Do agents need their own computers?
Virtual Desktop Fleet
- Docker + noVNC
- Vision LLM driver
- Hermes orchestration
Relevant services: AI Digital Teammates · Thrivbe AI
Hypothesis
Some work only exists behind a real screen — web apps with no API, legacy tools, anything that needs a browser session. Cloud "agent desktop" services sell this by the seat. Could we self-host a fleet of agent-driven Linux desktops at a fraction of the price, and give every agent its own computer?
What we built
Reverse-engineered how the commercial offerings work (containerised Linux desktops driven by screenshot + mouse/keyboard over a websocket), then built our own: Docker containers running a full desktop, viewable in the browser via noVNC, driven by a low-cost vision model that receives screenshots and returns clicks. The text-only orchestrator agent never sees pixels — it delegates desktop tasks to the vision driver and gets results back. Current cost per completed desktop task: one to two cents.
Learnings
- The driver loop needs unglamorous guardrails more than a smarter model: a loop-breaker that detects repeated near-identical clicks (the model will nudge coordinates one pixel to evade exact-match detection!), coordinate normalisation, and pruning old screenshots from context.

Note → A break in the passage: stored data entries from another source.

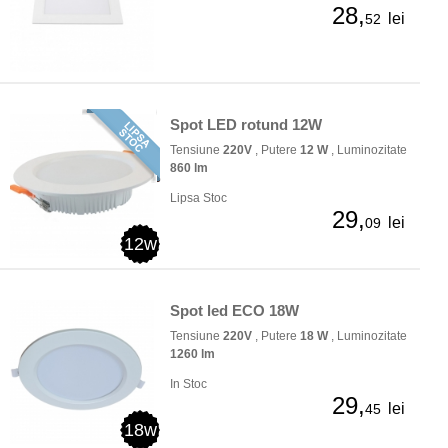
28,
lei
52
Spot LED rotund 12W
Tensiune
220V
, Putere
12 W
, Luminozitate
860 lm
Lipsa Stoc
29,
lei
09
12w
Spot led ECO 18W
Tensiune
220V
, Putere
18 W
, Luminozitate
1260 lm
In Stoc
29,
lei
45
18w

- Cheap open-weight vision models are good enough for UI driving — the economics work at roughly a cent per task, which changes what's worth automating.
- Isolation tiers matter commercially: plain containers are fine for our own agents, but untrusted client workloads need VM-grade isolation — and not every server can provide it. Check for virtualisation support before you architect.
Log
- 2026-07-11 — Fleet pattern feeding the client "agent pod" product; hardening applied.
- 2026-07-09 — First desktop live, vision driver working end-to-end, auto-start on container boot.